FLAS spotlight: Nancy J. Hamilton

East Asian studies master's student Nancy J. Hamilton received a Foreign Language and Area Studies (FLAS) Fellowship from the Center for East Asian Studies to study Japanese. Read more about her experience below.

I applied for the FLAS scholarship to bring my Japanese language capability up to the level of skill required to accomplish research in my field of Japanese literature. My interest in Japanese literature, specifically poetry, stems from my experience in chanoyu, or traditional Japanese tea practice, in which the associative affordances of poetry are employed to relay richly nuanced levels of meaning. From this starting point, I wanted to explore the social, political, and aesthetic history of the poetic form as it appears in works of literature. This led me to the study of Yosano Akiko’s 1928 travelogue, which documents her journey through Manchuria in both prose and poetry. 

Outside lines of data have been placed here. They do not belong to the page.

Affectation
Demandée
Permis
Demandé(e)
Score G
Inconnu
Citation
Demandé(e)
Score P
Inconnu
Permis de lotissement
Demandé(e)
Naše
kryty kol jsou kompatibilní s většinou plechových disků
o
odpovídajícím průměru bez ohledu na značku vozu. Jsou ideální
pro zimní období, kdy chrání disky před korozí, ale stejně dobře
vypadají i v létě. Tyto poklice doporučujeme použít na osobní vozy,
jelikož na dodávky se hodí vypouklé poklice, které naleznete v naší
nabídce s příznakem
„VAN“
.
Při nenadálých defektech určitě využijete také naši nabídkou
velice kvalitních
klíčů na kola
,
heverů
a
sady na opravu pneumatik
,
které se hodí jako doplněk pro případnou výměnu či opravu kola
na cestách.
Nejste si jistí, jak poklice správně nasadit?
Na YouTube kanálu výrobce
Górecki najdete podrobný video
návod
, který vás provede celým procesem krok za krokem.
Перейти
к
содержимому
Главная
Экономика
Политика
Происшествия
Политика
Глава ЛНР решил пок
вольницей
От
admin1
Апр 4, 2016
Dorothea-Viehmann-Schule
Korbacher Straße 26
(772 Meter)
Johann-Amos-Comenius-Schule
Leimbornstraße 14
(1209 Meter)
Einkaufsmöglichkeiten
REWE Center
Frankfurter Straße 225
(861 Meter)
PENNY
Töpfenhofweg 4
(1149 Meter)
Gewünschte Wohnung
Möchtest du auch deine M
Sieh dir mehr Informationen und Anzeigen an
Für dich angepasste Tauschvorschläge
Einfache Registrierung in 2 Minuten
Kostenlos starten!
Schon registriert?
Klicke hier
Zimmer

With my FLAS fellowship, I have pursued language study in Japanese as well as courses in Japanese literature, poetry, translation, and text mining. In addition to my language study on campus, I also was able to participate in an intensive summer program of Japanese language study geared toward graduate students at the Inter-University Center in Yokohama, Japan. This past February, I presented my research at the Harvard East Asia Society Graduate Student Conference in a talk entitled, “The Poetics of Travel in Yosano Akiko’s Man-Mō Yuki.” I was also fortunate to receive a travel grant from Stanford Global Studies, which allowed me to travel to Japan over spring break to conduct research. I was able to employ my language skills in a variety of ways that were immensely beneficial to my research: consulting with Japanese scholars, attending lectures in Japanese, conversing with librarians, and reading through archival materials.